Friday, April 27, 2007

Are We There Yet?


I am a baby boomer, born in 1951, a child of the 'sixties who wanted to be a hippie in a Cadillac, and who loved the night life of the '70's. (I still love nightlife; I just can't find anyone around my age group who'll dance with me - and I don't mean the waltz or that '50's stuff that older people do).
I'm going to be 56 next month, (I took the picture above about 5 minutes ago - I don't think it's to bad for 55) but I'm still about 28 years old in my head (and I mean that in a good I-like-to-have-fun-way) which makes me younger than my son - who is the point of this entry.
We met my son and daughter-in-law in Philadelphia this last weekend, and at one point before they were about to leave to go back to D.C., my son interrupted my love affair with a nice Pinot Grigio to say, "Mom, promise me that you'll exercise."
Uh, oh.
I've always wanted to be the best mother ever because my own was so rotten, and because I understand and always understood that children were the most important thing. I read, used common sense when I could and attempted to be the most rational person in the world where my son was concerned.

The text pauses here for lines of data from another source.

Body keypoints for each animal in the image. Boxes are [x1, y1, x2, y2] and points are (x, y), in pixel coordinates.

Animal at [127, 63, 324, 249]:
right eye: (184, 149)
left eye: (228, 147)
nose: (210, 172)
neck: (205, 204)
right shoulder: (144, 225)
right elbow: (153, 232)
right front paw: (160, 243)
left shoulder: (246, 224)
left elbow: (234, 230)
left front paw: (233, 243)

My own behavior was affected profoundly. Anytime I wasn't sure about an something, I would always ask myself, "Would I think it was okay if my son did this at my age?"
I t was the best moral code ever for someone who believed that children are precious - even when they're grown.
My son is a good person with an equally good and lovely wife. He is moral, hard-working, intelligent, interesting, fun to be with. I care more about his good opinion than anyone's I know.
I got him through a good private college, helped him through graduate school (another private college), gave him moral support, hid my anxiety from him when it would have been selfish of me to have shared it, and tried to be available and helpful whenever he needed me.
I'm glad to say I'm not finished.
I have something else to do.
My son pointed out that the people he worked with who were my age and a bit younger were happy or miserable he thought depending on the health and activity level of their aging parents. The ones who had parents who did not exercise, take care of themselves (he was not talking about health crises people cannot help), eat well, enjoy life were wallowing in worry and misery. The other offspring were enjoying life as were their parents presumably.
I can do something else for my son that I wouldn't do as well for myself. I can take care of myself.
I've already begun.
We often travel together in foreign countries; I don't want to miss that. I want to climb where he climbs, do (within reason) what he does. After all, he got a big part of that sense of adventure from me.
And you do not know how happy it makes me that I can help him with this one thing that will benefit all of us.